Bicara soal galau, sebenarnya galau ini bisa dalam konteks apa saja, entah galau karena bingungnya mengambil suatu keputusan, galau karena pekerjaan yang bikin dilema (misalnya galau skripsi yang menjangkit mahasiswa semester 7-8 di kampus gue sekarang), dan yang paling umum terjadi adalah galau cinta. Sepertinya galau ini menjadi suatu tren tersendiri di Indonesia dalam satu tahun terakhir, terutama di Twitter. Ketika waktu menunjukkan pukul 12 malam, saat itulah linimasa Twitter dipenuhi oleh kegalauan yang menyesakkan dari Tweeps Indonesia.

Cinta adalah hal yang sangat sulit dimengerti. Kalau kata gue sih, cinta itu adalah saat di mana lo merasa tertarik dengan seseorang, bukan karena hal yang dimiliki oleh orang itu. Rasa tertarik itu muncul tanpa ada suatu alasan khusus. Intinya, lo suka sama dia, apa adanya, gak peduli dia buta, cacat, atau muka rata, pokoknya lo tertarik sama dia. Simpel. However, the struggle of love is much more complicated than that.

Ketika kita merasa tertarik dengan lawan jenis, kita seolah kehilangan akal. Kita akan melakukan apapun yang dia ingin lihat dari diri kita. Kita mengikuti semua hobinya. Kita bahkan mengabaikan batas-batas fisik dan mental dari tubuh kita. Sehebat itulah kekuatan cinta. Ya, gue juga pernah ngalamin kayak gitu. That's really normal.

Ketika dia mulai menerima kita dan lebih sering menghabiskan waktu bersama kita, saat itulah mungkin kita bisa menganggap diri kita berada dalam tahap pacaran. Seringnya menghabiskan waktu bersama--tak bisa dipungkiri--tentu membuat kita bosan. Di tahap tertentu, rutinitas yang sama dan berulang setiap harinya tentu akan membuat kita jenuh. Again, this is normal.

Karena bosan, sedikit saja kesalahan bisa bikin kita bete seharian sama pacar kita. Kita mulai sering bertengkar dengan pasangan hanya karena hal-hal yang remeh. Perang dingin pun dimulai. Setelah beberapa lama, tahap toleransi pun dimulai. Kita mencoba memperbaiki pandangan kita dan berusaha menoleransi kesalahan-kesalahan di masa lalu, dengan harapan bisa bikin hubungan kembali seperti semula.

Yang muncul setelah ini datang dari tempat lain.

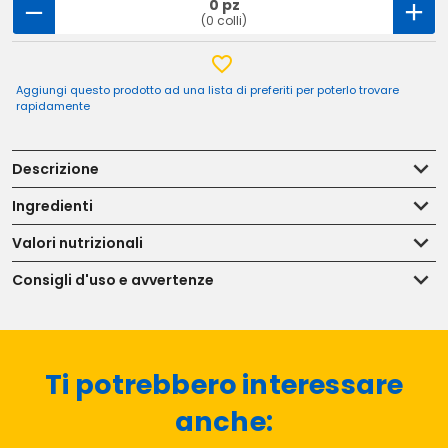
0 pz
(0 colli)
Aggiungi questo prodotto ad una lista di preferiti per poterlo trovare
rapidamente
Descrizione
Ingredienti
Valori nutrizionali
Consigli d'uso e avvertenze
Ti potrebbero interessare
anche:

Seandainya toleransi ini berhasil, hubungan cinta kita akan semakin erat. However, what'll happen if the tolerance doesn't work? Mungkin kita bakal terus bertengkar, dan ujung-ujungnya, saling bentak, marah-marahan, dan putus.

Seperti kata Raditya Dika dalam Manusia Setengah Salmon, urusan pindah hati mirip seperti urusan pindah rumah. Kita pindah rumah karena merasa rumah yang kita tinggali selama ini sudah terlalu sempit, tidak cocok, tidak nyaman, dan alasan-alasan lainnya. Kita putus dari pacar karena merasa kita udah gak cocok, udah gak nyaman, dll.

Ketika kita merasa gak nyaman dan gak cocok dengan pasangan kita, seringkali kita berusaha melakukan perubahan, entah perubahan pola pikir, perubahan rutinitas dengan si dia, dan lain sebagainya. Seperti yang gue sebut di atas, seandainya toleransi ini berhasil, that's good. Namun, kenyataannya, kebanyakan tahap toleransi ini tidak berhasil, terutama di kalangan ABG dan remaja yang beranjak dewasa.

Change is actually a good thing, so that we can adjust ourselves to the new situation and condition. However, when people demand us to change, but can't keep up with our change, that's when I begin wondering. If breaking up is always the only way, why bother changing?

Dan di sinilah kegalauan itu terjadi. Kita berpikir, "Gue udah berusaha untuk menjadi baik menurut dia. Gue udah berjuang ngurangin kesalahan-kesalahan gue. Gue berusaha menerima semua dari dirinya. Tapi kenapa akhirnya tetap begini? Yang salah gue, atau dia? Sekarang dia lagi apa, ya? Waktu kita masih pacaran, jam segini biasanya kita nonton bareng, jalan bareng, teleponan... Rasanya hampa banget gak ada dia..."

Saat gue menulis ini, gue masih berpikir. Orang yang pernah pacaran aja galaunya sampai sebegitunya, gimana dengan orang yang cintanya terus bertepuk sebelah tangan, ya?